Krankenhäuser in Frankreich und Deutschland sind auf Kriegsszenarien vorbereitet, die Situation in Italien

Ranieri Guerra: „Es gibt einen nationalen Plan, der auch einen bakteriologischen Ansatz beinhaltet.“ Ricciardi: „Viele glauben nicht, dass wir uns in einer Vorkriegssituation befinden.“
Der Ukraine-Russland- Konflikt und die zunehmende Besorgnis – zuletzt der Drohnenabschuss in Polen – bis hin zu einer möglichen Ausweitung der militärischen Feindseligkeiten in ganz Europa unter Beteiligung der NATO haben in Frankreich und Deutschland Bedenken hinsichtlich der Bereitschaft ihrer Krankenhausnetze zur Aufnahme verwundeter Soldaten ausgelöst. Ein Rundschreiben des französischen Gesundheitsministeriums hat die regionalen Gesundheitsbehörden des Landes angewiesen, gegebenenfalls in Zusammenarbeit mit dem Verteidigungsministerium die Einrichtung medizinischer Einrichtungen vorzubereiten, damit sich – wie die Wochenzeitung Le Canard Enchainé berichtet – zivile Krankenhäuser auf einen möglichen Massenzustrom verwundeter Soldaten vorbereiten können. In Deutschland wurde ein Plan mit demselben Ziel vorgelegt: die Krankenhäuser auf den Fall eines groß angelegten Konflikts in Europa vorzubereiten. Und in Italien? Eine „direkte“ Rolle des Premierministers und des Verteidigungsministeriums ist wahrscheinlicher, obwohl sich Italien bei der Koordinierung der medizinischen Interventionen in Notfällen – von Erdbeben bis Covid-19 – auf den Zivilschutz verlassen konnte.
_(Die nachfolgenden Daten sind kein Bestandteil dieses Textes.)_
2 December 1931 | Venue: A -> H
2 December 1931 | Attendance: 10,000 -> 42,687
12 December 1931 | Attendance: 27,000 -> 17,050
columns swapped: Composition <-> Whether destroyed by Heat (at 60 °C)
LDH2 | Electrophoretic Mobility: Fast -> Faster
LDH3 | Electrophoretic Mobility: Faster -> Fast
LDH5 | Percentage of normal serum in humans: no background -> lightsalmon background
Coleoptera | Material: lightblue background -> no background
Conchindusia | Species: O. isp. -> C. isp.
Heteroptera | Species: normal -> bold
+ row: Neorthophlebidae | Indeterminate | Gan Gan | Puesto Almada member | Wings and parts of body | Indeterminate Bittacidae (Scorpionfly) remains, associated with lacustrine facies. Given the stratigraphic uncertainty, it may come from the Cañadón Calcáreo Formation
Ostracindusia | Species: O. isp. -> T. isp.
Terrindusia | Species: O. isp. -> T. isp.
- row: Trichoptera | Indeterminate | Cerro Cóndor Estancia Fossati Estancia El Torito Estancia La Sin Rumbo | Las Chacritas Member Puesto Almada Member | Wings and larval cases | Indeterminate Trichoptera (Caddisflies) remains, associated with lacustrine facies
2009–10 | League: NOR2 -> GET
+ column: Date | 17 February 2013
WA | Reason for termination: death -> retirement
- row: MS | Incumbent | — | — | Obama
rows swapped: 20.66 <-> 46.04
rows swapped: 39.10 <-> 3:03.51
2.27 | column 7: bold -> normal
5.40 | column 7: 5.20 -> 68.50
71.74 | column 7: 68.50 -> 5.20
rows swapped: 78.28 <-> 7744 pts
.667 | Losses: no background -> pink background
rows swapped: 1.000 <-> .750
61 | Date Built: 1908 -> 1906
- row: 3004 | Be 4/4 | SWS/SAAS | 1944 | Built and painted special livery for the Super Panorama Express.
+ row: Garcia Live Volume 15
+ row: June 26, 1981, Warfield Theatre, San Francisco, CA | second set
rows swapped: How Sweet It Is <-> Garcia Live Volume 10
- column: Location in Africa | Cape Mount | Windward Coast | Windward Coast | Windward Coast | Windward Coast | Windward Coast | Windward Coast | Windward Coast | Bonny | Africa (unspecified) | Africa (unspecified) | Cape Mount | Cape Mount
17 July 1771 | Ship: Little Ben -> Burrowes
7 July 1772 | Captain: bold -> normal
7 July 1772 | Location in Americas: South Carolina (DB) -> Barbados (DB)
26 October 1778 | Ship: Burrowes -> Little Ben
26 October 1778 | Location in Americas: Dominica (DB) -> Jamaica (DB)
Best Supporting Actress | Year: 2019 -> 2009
„In Italien gibt es einen Nationalen Verteidigungsplan, der auch die bakteriologische Komponente umfasst, mit der ich mich befasst habe, oder zumindest gab es sie bis 2020.“ Ranieri Guerra , ehemaliger stellvertretender Generaldirektor der Weltgesundheitsorganisation und heute Berater der regionalen Notfallagentur AREU Lombardia, erklärt dies gegenüber Adnkronos Salute. Und was die Rolle des Zivilschutzes angeht, „gibt es ein Gesetzesdekret vom 2. Januar 2018, das in Artikel 7 die Arten von Ereignissen spezifiziert“, bei denen ein Eingreifen vorgesehen ist, präzisiert der Experte. Sollte Italien jedoch in den Konflikt zwischen der Ukraine und Russland verwickelt werden, sinniert Guerra, „könnten wir uns meiner Meinung nach zunächst Gedanken über Krankenhausbetten (vor allem Traumapatienten) und Intensivstationen machen. Ich erinnere mich, dass während des Ebola-Notfalls vor einigen Jahren der Flughafen Pratica di Mare als Ankunftsknotenpunkt für Militärflüge mit Patienten ausgewählt wurde. Man könnte dies auch im Fall verwundeter Soldaten in Erwägung ziehen, schlägt er vor. Aber dann gibt es noch das Niguarda-Krankenhaus, das nun für alle Notfälle gerüstet ist und die Olympischen Winterspiele in Mailand-Cortina unterstützen wird. Es könnte ein Bezugspunkt sein, falls italienische Soldaten in ein Kriegsszenario verwickelt würden“, was derzeit absolut nicht vorhersehbar sei.
Laut Walter Riccardi, ordentlicher Professor für öffentliche Gesundheit an der Katholischen Universität, „sollte Italien zunächst einmal erkennen, dass wir uns in einer Vorkriegssituation befinden, und die meisten Italiener scheinen diese Vorstellung zu verwerfen.“ Um „nicht zu spät zu handeln“, so der ehemalige Präsident des italienischen Nationalen Gesundheitsinstituts, bestehe der erste Schritt darin, „die relevanten Institutionen mit der Koordinierung zu beginnen“, wie dies in Frankreich und Deutschland geschehen sei.